The Department of Housing and Urban Development proposed a new rule Friday to make people seeking housing assistance have to prove their legal status, in a move that could oust thousands of illegal immigrants.
Secretary Ben Carson said the rule would bring policy into compliance with the law, which generally tries to restrict public benefits to citizens and legal residents.
“There is an affordable housing crisis in this country, and we need to make certain our scarce public resources help those who are legally entitled to it,” Mr. Carson said.
When the Washington Times broke the news of the rule last month, officials said it could apply to perhaps 32,000 families who have an illegal immigrant head of household claiming taxpayer-funded assistance.
The new rules would require new applicants to have their information run through the federal SAVE database, which is used to weed illegal immigrants out of other public benefits. Families already in housing would have to be newly checked over the course of time.
Legal immigrants, refugees and asylees would not be ousted.
Illegal immigrant-led families who claim a hardship could earn an 18-month reprieve under the rule.
Still, immigrant-rights groups were incensed, calling the move an “attack” and warning of a rise in homelessness in illegal immigrant-led families.

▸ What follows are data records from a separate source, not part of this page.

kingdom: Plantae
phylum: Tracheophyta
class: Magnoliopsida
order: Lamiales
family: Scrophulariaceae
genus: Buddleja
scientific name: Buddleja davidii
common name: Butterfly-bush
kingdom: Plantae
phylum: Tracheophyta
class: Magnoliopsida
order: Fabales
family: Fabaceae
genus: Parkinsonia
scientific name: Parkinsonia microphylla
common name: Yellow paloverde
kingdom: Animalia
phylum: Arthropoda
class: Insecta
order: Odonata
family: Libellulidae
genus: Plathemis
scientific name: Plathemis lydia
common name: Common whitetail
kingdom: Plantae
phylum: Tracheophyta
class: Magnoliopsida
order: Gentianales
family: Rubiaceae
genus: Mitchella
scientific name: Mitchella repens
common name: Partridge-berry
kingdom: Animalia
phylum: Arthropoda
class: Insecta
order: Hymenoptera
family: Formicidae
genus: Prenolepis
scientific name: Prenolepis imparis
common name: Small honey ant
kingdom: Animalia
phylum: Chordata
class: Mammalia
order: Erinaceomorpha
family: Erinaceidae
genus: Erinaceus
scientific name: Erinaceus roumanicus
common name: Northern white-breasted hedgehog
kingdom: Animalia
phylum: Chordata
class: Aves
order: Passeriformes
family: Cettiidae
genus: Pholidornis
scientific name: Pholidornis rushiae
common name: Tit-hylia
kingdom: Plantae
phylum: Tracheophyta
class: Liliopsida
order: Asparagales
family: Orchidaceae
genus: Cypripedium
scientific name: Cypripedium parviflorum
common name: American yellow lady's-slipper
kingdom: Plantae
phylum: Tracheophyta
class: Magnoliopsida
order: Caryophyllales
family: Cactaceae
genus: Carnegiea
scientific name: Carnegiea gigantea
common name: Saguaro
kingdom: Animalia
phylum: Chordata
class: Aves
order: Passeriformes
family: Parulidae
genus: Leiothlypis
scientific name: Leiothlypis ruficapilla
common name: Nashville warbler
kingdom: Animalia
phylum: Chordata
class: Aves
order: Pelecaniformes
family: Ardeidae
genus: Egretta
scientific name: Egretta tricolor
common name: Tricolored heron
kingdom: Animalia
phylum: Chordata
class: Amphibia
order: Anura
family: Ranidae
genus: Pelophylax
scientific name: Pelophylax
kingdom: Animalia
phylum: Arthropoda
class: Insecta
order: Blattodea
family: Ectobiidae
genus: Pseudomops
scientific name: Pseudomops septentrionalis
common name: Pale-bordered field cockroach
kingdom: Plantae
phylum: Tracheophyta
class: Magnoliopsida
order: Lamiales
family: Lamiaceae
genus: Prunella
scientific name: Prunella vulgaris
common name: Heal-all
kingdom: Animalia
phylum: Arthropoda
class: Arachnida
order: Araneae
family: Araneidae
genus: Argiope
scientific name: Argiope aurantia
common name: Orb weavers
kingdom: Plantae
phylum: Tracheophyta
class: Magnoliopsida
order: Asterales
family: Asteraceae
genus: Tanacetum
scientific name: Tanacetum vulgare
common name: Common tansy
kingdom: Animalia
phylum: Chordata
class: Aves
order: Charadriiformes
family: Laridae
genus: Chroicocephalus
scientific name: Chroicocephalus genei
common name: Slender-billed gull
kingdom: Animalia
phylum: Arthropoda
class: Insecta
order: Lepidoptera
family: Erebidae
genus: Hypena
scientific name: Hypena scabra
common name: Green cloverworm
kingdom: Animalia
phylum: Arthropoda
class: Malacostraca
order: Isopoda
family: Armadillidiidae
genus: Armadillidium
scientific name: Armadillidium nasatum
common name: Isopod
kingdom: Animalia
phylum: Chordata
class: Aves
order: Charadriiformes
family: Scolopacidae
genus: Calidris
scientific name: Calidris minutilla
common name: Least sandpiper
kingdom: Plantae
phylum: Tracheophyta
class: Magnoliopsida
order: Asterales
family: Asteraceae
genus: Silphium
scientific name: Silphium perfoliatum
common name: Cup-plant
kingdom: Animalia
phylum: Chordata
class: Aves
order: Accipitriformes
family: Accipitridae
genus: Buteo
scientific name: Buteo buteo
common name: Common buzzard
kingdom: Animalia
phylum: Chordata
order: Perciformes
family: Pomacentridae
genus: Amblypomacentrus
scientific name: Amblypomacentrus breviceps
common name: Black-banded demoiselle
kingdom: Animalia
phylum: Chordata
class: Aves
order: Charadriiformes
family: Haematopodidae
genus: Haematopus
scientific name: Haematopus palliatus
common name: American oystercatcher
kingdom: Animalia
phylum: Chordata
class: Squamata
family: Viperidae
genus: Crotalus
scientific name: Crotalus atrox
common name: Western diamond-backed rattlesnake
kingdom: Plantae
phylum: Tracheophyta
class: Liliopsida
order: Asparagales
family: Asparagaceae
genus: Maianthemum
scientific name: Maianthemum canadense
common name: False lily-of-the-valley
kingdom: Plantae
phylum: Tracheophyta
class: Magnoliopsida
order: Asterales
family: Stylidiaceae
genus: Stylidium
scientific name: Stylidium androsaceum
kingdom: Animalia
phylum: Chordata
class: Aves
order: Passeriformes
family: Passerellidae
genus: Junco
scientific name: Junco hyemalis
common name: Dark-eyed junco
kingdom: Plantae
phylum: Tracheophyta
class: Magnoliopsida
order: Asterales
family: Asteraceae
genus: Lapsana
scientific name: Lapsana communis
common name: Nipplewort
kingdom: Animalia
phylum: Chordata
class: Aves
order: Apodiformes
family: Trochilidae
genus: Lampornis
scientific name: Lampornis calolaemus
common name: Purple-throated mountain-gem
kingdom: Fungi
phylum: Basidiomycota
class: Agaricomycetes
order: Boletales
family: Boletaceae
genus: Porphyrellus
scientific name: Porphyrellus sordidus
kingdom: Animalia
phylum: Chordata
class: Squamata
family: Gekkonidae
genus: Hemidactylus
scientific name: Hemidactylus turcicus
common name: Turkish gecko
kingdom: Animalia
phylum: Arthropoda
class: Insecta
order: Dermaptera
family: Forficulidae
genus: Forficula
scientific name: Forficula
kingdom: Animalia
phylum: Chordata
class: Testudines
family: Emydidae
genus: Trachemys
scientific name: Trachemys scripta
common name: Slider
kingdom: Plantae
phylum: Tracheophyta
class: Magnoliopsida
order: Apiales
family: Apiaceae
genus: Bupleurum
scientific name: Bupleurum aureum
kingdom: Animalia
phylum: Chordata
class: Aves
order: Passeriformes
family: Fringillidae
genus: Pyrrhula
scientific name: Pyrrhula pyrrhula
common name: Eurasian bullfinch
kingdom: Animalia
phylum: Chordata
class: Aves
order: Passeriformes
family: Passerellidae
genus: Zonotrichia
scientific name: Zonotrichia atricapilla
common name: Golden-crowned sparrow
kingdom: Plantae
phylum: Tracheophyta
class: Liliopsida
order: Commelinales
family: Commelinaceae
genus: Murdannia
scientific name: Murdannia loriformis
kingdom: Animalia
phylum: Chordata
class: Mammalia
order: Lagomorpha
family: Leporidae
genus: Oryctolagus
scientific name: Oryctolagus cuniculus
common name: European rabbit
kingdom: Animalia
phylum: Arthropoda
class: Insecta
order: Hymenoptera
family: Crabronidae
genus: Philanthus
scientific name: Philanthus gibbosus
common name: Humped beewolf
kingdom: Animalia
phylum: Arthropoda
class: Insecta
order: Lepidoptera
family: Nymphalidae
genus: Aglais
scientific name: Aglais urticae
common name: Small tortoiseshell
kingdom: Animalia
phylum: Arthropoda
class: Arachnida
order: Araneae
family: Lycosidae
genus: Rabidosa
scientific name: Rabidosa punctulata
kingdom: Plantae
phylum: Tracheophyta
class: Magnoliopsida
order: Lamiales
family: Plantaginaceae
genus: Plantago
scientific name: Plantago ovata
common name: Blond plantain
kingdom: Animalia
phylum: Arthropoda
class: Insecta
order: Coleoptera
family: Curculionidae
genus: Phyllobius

“By stripping this basic need from families, it’s clear this administration is intent on using every avenue to stigmatize and destabilize immigrant communities,” said the New York Immigration Coalition.
Activists acknowledged the 1 million-person backlog of people awaiting housing assistance right now but said the 32,000 spots opened up by ousting illegal immigrant-led households won’t make enough of a difference to justify the upheaval.
They said the households where illegal immigrants are getting assistance are usually mixed families, where some people are legal residents.
The Center on Budget and Policy Priorities said in those cases, the amount of assistance is prorated so the illegal immigrant residents — or those who refuse to admit their status — aren’t covered by taxpayer money.
“The administration’s proposal would abandon this sensible approach, which both Republican and Democratic administrations have followed for more than two decades,” said Robert Greenstein, president of CBPP.
He said the result of the policy could be to force some families to separate, or else leave them without assistance altogether.
The rule gives the public 60 days to comment.